The runtime picks the active locale from the browser's navigator.language when the banner loads, falling back to defaultLocale if the best-matching locale isn't in i18n.locales.

CategoryConfig and CookieConfig both accept a locale map. It sits alongside the default English text and lets the banner show translated category names and cookie descriptions in the preferences modal:

{
  slug: 'analytics',
  locale: {
    fr: { title: 'Analytique', description: 'Mesure d\'audience…' },
    de: { title: 'Analyse', description: 'Messung der Besucheraktivität…' },
  },
}

Translating from the dashboard

Open cookiepal dashboard, go to the Languages tab. From there you can:

  • Pick a default locale.
  • Add or remove active locales.
  • Hand-edit banner strings, category strings, and per-cookie strings for each active locale.
  • Click Translate to auto-fill the active locale from your default using an AI provider.

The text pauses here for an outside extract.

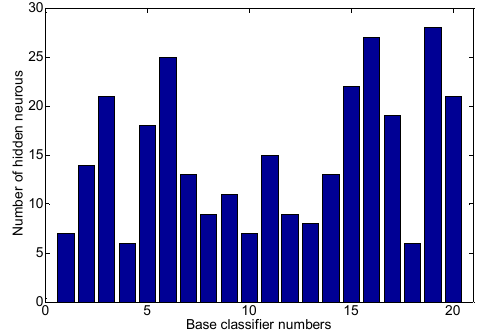
Figure 11. The number of hidden neurons in the base classifiers.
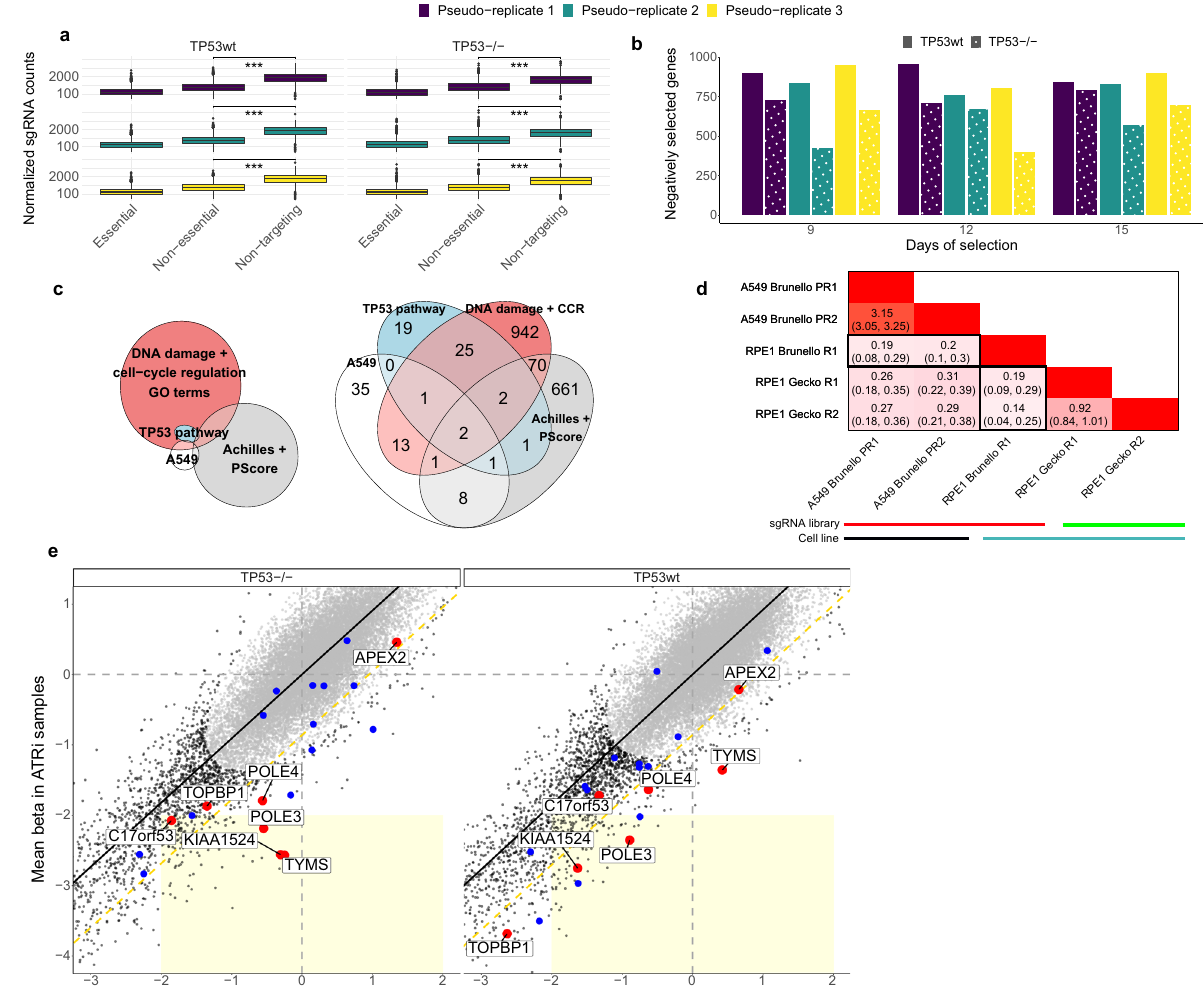
Fig. 1 | A TP53 wild-type backgroundcanconfound estimatesofgene selection in genetic screens. a Boxplots showing the pooled normalized sgRNA counts per sample (essential and non-essential genes, and non-targeting sgRNAs; 15 day samples are shown). Tested using 1-tailed Mann-Whitney. *** denotes a p <2.2e-16. No adjustments were made for multiple comparisons. n =7300 independent sgRNAs examined over six independent experiments. b Barplot showing the number of genes that are negatively (beta score<0) selected, per sample used in this study. Beta score signi fi cance: FDR<0.25. c Venn (left) and corresponding Euler (right) diagrams of the overlap of genes between four sets: genes negatively selected exclusively in TP53wt in our samples (A549), genes negatively selected exclusively in TP53wt in Project Achilles and Score (Achilles + Score), top-50 TP53- interactors (TP53 pathway), and genes included in 19 GO terms related to DNA damageandcell-cycleregulationthatwefoundenrichedwithgenesfromtheA549 set. d Results of the analysis of overlap between different cell lines and/or sgRNA libraries detailed in Supplementary Text 1a: heatmap shows the log 2 odds ratio of the overlap of genes negatively selected exclusively in TP53wt, between different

Everything writes back to the local SQLite file; the next cookiepal build bakes the updated i18n map into the generated bundle.js.

AI translation

The dashboard's Translate button calls a local API route that asks an AI model to translate your default-locale strings into the active locale. It's opt-in and key-scoped — no translation happens until you've added an API key in Settings.

Supported providers:

ProviderDefault modelConfigure
OpenAIgpt-4o-miniPaste an sk-… key into Settings → AI
Anthropicclaude-haiku-4-5-20251001Paste an Anthropic API key into Settings → AI

Notes:

  • Keys are encrypted with AES-256-GCM before landing in SQLite. The encryption key is derived per-DB-file, so losing the DB means losing the stored API key.
  • The prompt is shaped specifically for cookie-consent copy — it preserves placeholders, keeps a formal tone, and asks for concise output.
  • Only the strings you're translating are sent to the provider. Nothing about your site, visitors, or categories is included.
  • If the provider returns malformed JSON, the dashboard falls back to leaving the field untranslated rather than inserting a guess.

Programmatic translation

If you're building your own tooling (CI job, CMS plugin, etc.), translate strings however you like and inject them into CookiepalConfig.i18n.locales before calling createConsentManager(config) — see the Programmatic API.